[PROVIDED RECORDS]

+++

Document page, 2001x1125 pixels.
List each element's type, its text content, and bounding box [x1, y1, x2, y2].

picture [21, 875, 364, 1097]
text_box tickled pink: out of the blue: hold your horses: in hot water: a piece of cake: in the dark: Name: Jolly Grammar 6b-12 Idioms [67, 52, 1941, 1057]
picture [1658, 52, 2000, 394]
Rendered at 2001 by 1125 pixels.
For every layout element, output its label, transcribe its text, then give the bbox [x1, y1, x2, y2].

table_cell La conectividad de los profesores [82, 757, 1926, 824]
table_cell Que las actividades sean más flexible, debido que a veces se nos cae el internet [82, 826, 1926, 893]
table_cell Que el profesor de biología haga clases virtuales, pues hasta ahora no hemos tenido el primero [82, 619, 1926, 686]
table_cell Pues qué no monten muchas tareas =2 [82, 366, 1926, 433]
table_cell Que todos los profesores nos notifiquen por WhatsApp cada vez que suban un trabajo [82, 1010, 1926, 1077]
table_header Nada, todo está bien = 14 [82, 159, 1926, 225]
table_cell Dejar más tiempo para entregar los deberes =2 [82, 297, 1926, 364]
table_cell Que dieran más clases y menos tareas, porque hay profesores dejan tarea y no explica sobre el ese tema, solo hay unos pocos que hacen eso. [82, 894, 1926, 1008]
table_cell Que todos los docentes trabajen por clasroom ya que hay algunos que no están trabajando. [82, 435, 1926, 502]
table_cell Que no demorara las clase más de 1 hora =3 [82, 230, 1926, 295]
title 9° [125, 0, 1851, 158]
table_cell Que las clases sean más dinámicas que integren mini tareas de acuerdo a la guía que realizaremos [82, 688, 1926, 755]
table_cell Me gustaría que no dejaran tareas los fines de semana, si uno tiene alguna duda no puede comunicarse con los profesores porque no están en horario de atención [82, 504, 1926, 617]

+++

[ACTIVITY]
Output exactly the lines between the one containing "Rendered at 2001 by 1125 pixels." and the final line above, both inclusive.

[EXERCISE ANSWER]
Rendered at 2001 by 1125 pixels.
For every layout element, output its label, transcribe its text, then give the bbox [x1, y1, x2, y2].

table_cell La conectividad de los profesores [82, 757, 1926, 824]
table_cell Que las actividades sean más flexible, debido que a veces se nos cae el internet [82, 826, 1926, 893]
table_cell Que el profesor de biología haga clases virtuales, pues hasta ahora no hemos tenido el primero [82, 619, 1926, 686]
table_cell Pues qué no monten muchas tareas =2 [82, 366, 1926, 433]
table_cell Que todos los profesores nos notifiquen por WhatsApp cada vez que suban un trabajo [82, 1010, 1926, 1077]
table_header Nada, todo está bien = 14 [82, 159, 1926, 225]
table_cell Dejar más tiempo para entregar los deberes =2 [82, 297, 1926, 364]
table_cell Que dieran más clases y menos tareas, porque hay profesores dejan tarea y no explica sobre el ese tema, solo hay unos pocos que hacen eso. [82, 894, 1926, 1008]
table_cell Que todos los docentes trabajen por clasroom ya que hay algunos que no están trabajando. [82, 435, 1926, 502]
table_cell Que no demorara las clase más de 1 hora =3 [82, 230, 1926, 295]
title 9° [125, 0, 1851, 158]
table_cell Que las clases sean más dinámicas que integren mini tareas de acuerdo a la guía que realizaremos [82, 688, 1926, 755]
table_cell Me gustaría que no dejaran tareas los fines de semana, si uno tiene alguna duda no puede comunicarse con los profesores porque no están en horario de atención [82, 504, 1926, 617]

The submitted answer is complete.